** begin TEXT EXCERPT **

Recognizing names in literature is more difficult than in non-fiction. For example, the name (gazetteer) lists which prove so helpful for matching names in non-fiction are much less helpful for fiction. Place names in fiction may be, well, fictional, and embody structural forms differing considerably from "real-world" names. Assuming one can recognize that Humpty-Dumpty is a name, is it a person name or a place name? What about Numenor? Nyarlathotep? You will be unlikely to get any guidance from your friendly neighborhood gazetteer.
3. Other projects have had limited success in this area. We may want to talk with the Perseus folks at Tufts. They have done a fair amount of fairly sophisticated work with 19th century texts and worry about whether they can resolve the string 'Washington' to the state, the city, or the president.
Steve mentioned that while Tuft's recognizer did a great job on a collection of Civil War texts (Steve can correct me as needed), the recognizer's performance was not so good on other collections. This is typical for named entity extractors.
4. Other things being equal, named entity extraction may be easier if you have a morphosyntactically annotated text in which proper names have been identified with some certainty. (is that a fact?)
Some named entity extractors work with part of speech tagged texts. Others do not. Some use rules (e.g. Gate) in combination with part of speech tagging. Some use statistical models: BBN's commercial Identifinder uses a hidden Markov model similar to the one MorphAdorner uses for part of speech tagging. Some systems use machine learning techniques to build classifiers of the "is a name, is not a name" form by looking for surface features.

** end TEXT EXCERPT **

Can you print the part of the name-recognition text starting with "Recognizing names in" and going on through "or the president."?

** begin AVAILABLE DATA **

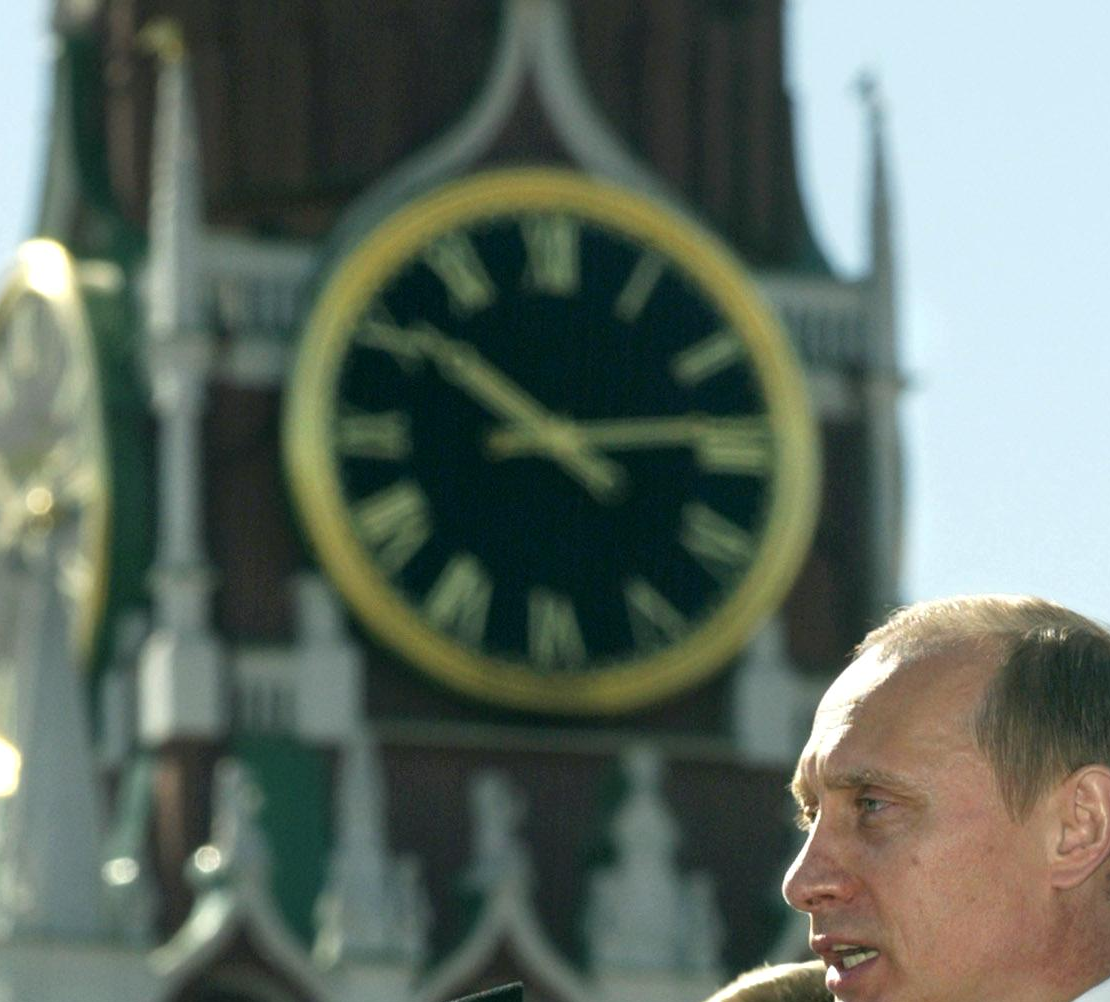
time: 10:13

** end AVAILABLE DATA **

(RESULT FOR THIS EXERCISE)
Recognizing names in literature is more difficult than in non-fiction. For example, the name (gazetteer) lists which prove so helpful for matching names in non-fiction are much less helpful for fiction. Place names in fiction may be, well, fictional, and embody structural forms differing considerably from "real-world" names. Assuming one can recognize that Humpty-Dumpty is a name, is it a person name or a place name? What about Numenor? Nyarlathotep? You will be unlikely to get any guidance from your friendly neighborhood gazetteer.
3. Other projects have had limited success in this area. We may want to talk with the Perseus folks at Tufts. They have done a fair amount of fairly sophisticated work with 19th century texts and worry about whether they can resolve the string 'Washington' to the state, the city, or the president.